Já a Antram defende a “adoção de apoios públicos extraordinários que permitam mitigar o impacto do enorme aumento dos preços dos combustíveis, à semelhança do que aconteceu durante a crise da guerra na Ucrânia em 2022”. Ema Leitão defende ainda o “acesso a linhas de crédito adequadas, que permitam responder a pressões imediatas de tesouraria”.

Também a FPT apela ao Governo para “reforçar urgentemente o apoio agora anunciado e a criação de um verdadeiro regime de combustível profissional para o táxi, ajustando os mecanismos de apoio de forma estrutural”.

Por sua vez, a associação do TVDE defende que é “fundamental que o Governo reconheça que os preços atualmente praticados pelas plataformas não cobrem os custos reais da atividade e deve exigir que as plataformas Uber e Bolt integrem esses custos nos preços das viagens”. O líder da associação enumera ainda que o Estado deve apoiar a transição energética. “Hoje, já cerca de 43% da frota é elétrica, o que tem sido determinante para mitigar o impacto dos combustíveis, mas essa transição exige investimento significativo por parte das empresas. Sem apoio público, esse esforço torna-se incomportável”, sublinha Ivo Miguel Fernandes.
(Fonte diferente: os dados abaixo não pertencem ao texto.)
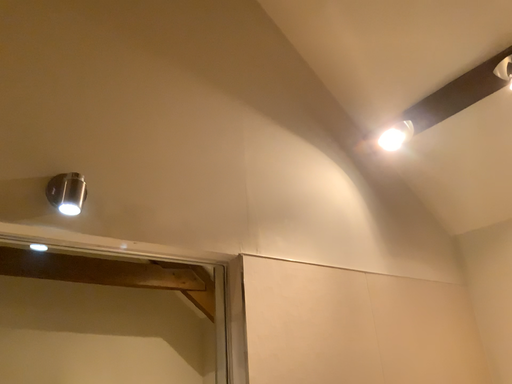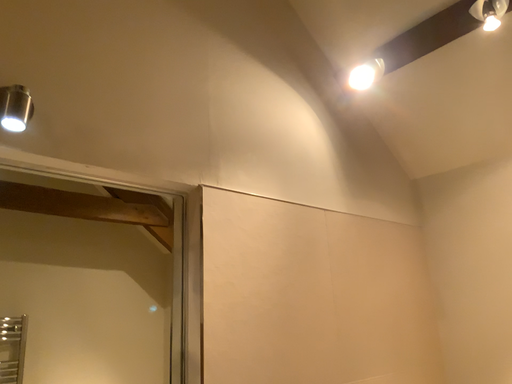
Question: Which way did the camera rotate in the video?

Choices:
 (A) rotated downward
 (B) rotated upward

Answer: (A)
É fundamental que o Governo reconheça que os preços atualmente praticados pelas plataformas não cobrem os custos reais da atividade e deve exigir que as plataformas Uber e Bolt integrem esses custos nos preços das viagens.

Ivo Miguel Fernandes

Associação de Transportadores em Automóveis Descaracterizados

Também o líder da Associação Nacional de Industriais do Ensino de Condução Automóvel, António Reis, defendeu que o Governo deve reconhecer a especificidade das escolas de condução, assegurando condições mínimas de sustentabilidade. “As escolas de condução estão numa posição particularmente vulnerável, por estarem contratualmente impedidas de atualizar os preços durante dois anos, uma limitação que compromete a sua capacidade de resposta ao aumento contínuo dos custos operacionais, nomeadamente com combustíveis, que é uma das principais despesas do setor”, disse António Reis, citado em comunicado.